Situated at the bottom of the Istrian peninsula, (late) socialist Pula, was a developed industrial town. The main and most famous industrial facilities, the Uljanik shipyard and the textile factory Arena Trikotaža, can be analysed through a gender perspective, which is also preserved in the city’s modern-day memory of the socialist period, usually evoked as “mother working at Arena Trikotaža and father at Uljanik”. While the female perspective on (post-)socialist labour in Pula has been researched in a paper on textile workers by Chiara Bonfiglioli, the gendered perspective on the history of the Uljanik shipyard, both male and female, is non-existing. While it would be expected that as a predominantly “male” company, Uljanik would employ only a small number of women in offices, medical facilities, as well as in the workers’ canteen or as cleaners, women also worked as welders, turners or painters. This paper deals with the female experience of working in the Uljanik shipyard in late socialism and during the transition to capitalism in the early 1990s. The first part of the paper is based on the reports from the factory bulletin on female workers, focusing on the representation of women performing “male” jobs. It also pays attention to the celebration of the International Women’s Day as the most gendered celebration within the factory. The second part of the paper explores the memory of working in Uljanik through interviews with former Uljanik female workers, focusing on the changes that happened after the fall of socialism and the break-up of the country.

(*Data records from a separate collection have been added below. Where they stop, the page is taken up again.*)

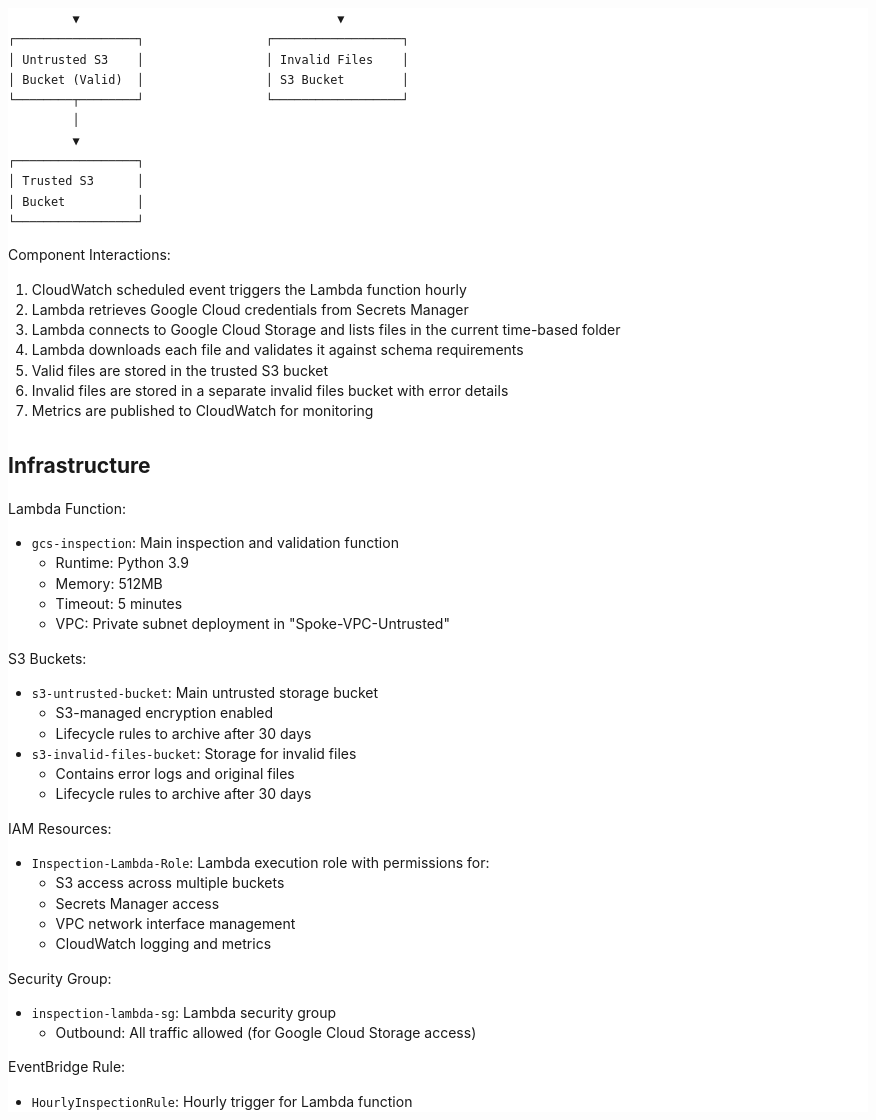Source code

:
 ```ascii
         ▼                                    ▼
┌─────────────────┐                 ┌──────────────────┐
│ Untrusted S3    │                 │ Invalid Files    │
│ Bucket (Valid)  │                 │ S3 Bucket        │
└────────┬────────┘                 └──────────────────┘
         │
         ▼
┌─────────────────┐
│ Trusted S3      │
│ Bucket          │
└─────────────────┘
```

Component Interactions:
1. CloudWatch scheduled event triggers the Lambda function hourly
2. Lambda retrieves Google Cloud credentials from Secrets Manager
3. Lambda connects to Google Cloud Storage and lists files in the current time-based folder
4. Lambda downloads each file and validates it against schema requirements
5. Valid files are stored in the trusted S3 bucket
6. Invalid files are stored in a separate invalid files bucket with error details
7. Metrics are published to CloudWatch for monitoring

## Infrastructure

Lambda Function:
- `gcs-inspection`: Main inspection and validation function
  - Runtime: Python 3.9
  - Memory: 512MB
  - Timeout: 5 minutes
  - VPC: Private subnet deployment in "Spoke-VPC-Untrusted"

S3 Buckets:
- `s3-untrusted-bucket`: Main untrusted storage bucket
  - S3-managed encryption enabled
  - Lifecycle rules to archive after 30 days
- `s3-invalid-files-bucket`: Storage for invalid files
  - Contains error logs and original files
  - Lifecycle rules to archive after 30 days

IAM Resources:
- `Inspection-Lambda-Role`: Lambda execution role with permissions for:
  - S3 access across multiple buckets
  - Secrets Manager access
  - VPC network interface management
  - CloudWatch logging and metrics

Security Group:
- `inspection-lambda-sg`: Lambda security group
  - Outbound: All traffic allowed (for Google Cloud Storage access)

EventBridge Rule:
- `HourlyInspectionRule`: Hourly trigger for Lambda function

The main question we will try to answer is to what extent traditional, biased and patriarchal patterns can be found in the female experience in the shipyard, as well as to what extend (and if) the socialist society managed to overcome them, in comparison to the re-established conservative state of the 1990s.

ABOUT THE AUTHORS

Anita Buhin obtained her PhD in History in 2019 at the European University Institute. She is part of the Centre for Cultural and Historical Research of Socialism at the Juraj Dobrila University of Pula, where she currently works on the project Microstructures of Socialism on the topic of workers’ culture in the 1970s and 1980s. Her main interest lies in the cultural history of socialism in Yugoslavia, dealing both with popular culture and workers’ culture. She published several articles on this topic and presented her work at numerous international conferences.


Sara Žerić is a PhD student of History at the IOS Regensburg, where she works on her thesis on Yugoslav “guest-workers” from Germany and their influence on Yugoslav modernization. She is a volunteer assistant at the Centre for Cultural and Historical Research of Socialism at the Juraj Dobrila University of Pula. She collaborated with Chiara Bonfiglioli on her research of aktiv žena in late socialist Croatia, with whom she published a research paper.